§ **Assignment**
Write out the entries word for word, from the first line through the line that contains "2: (1320, 340)", and omit the pictures.

= = = =

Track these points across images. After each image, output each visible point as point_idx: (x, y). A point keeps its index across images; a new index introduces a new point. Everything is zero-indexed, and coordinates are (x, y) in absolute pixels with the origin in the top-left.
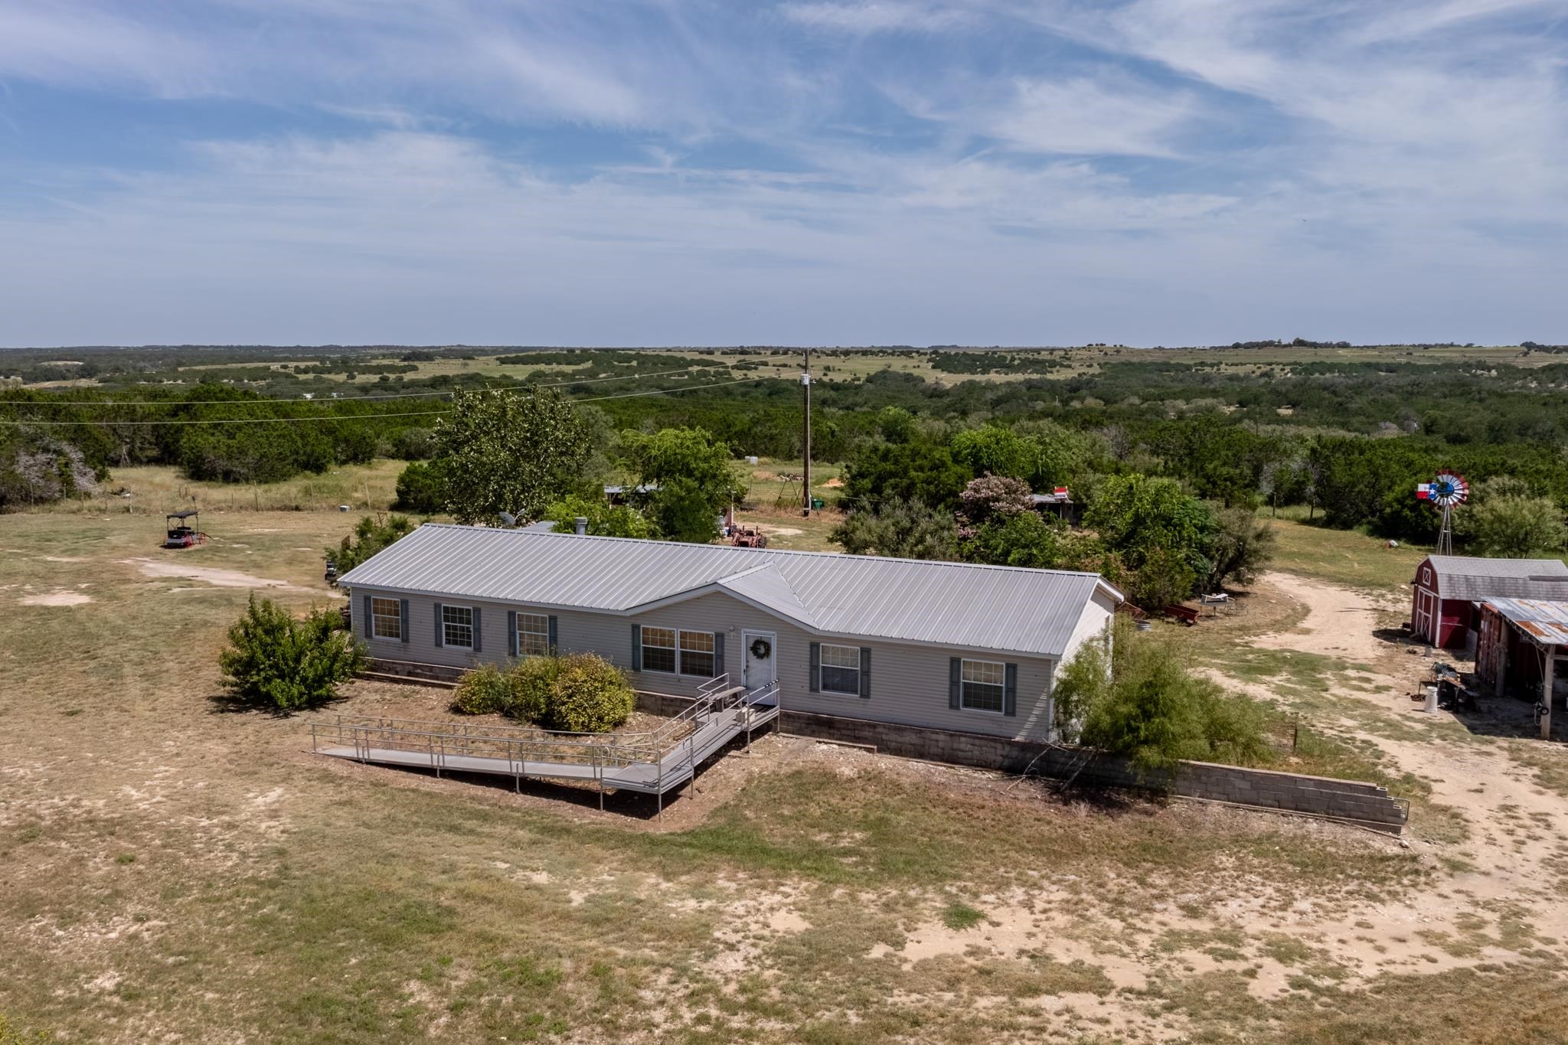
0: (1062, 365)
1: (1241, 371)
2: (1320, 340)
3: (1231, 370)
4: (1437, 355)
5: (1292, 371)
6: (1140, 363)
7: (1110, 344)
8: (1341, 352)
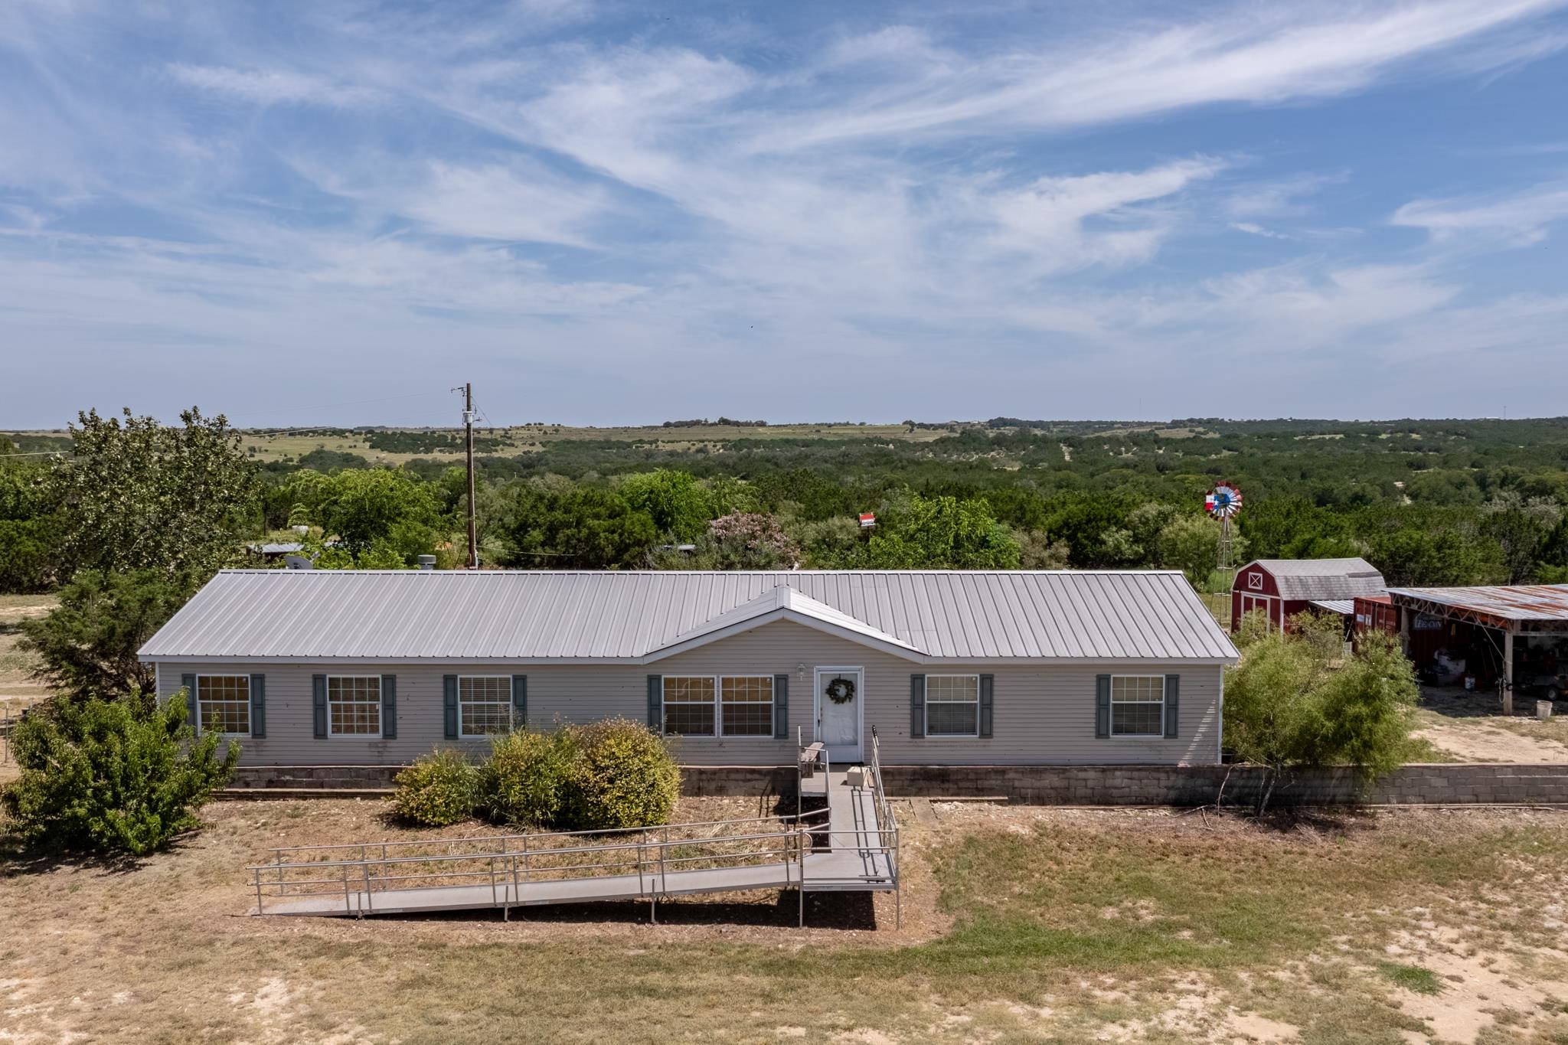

= = = =

§ **Response to this exercise**
Track these points across images. After each image, output each visible point as point_idx: (x, y). A point keeps its index across images; a new index introduces a new point. Everything is zero-indexed, and coordinates are (x, y) in absolute pixels with the origin in the top-left.
0: (1062, 365)
1: (1241, 371)
2: (1320, 340)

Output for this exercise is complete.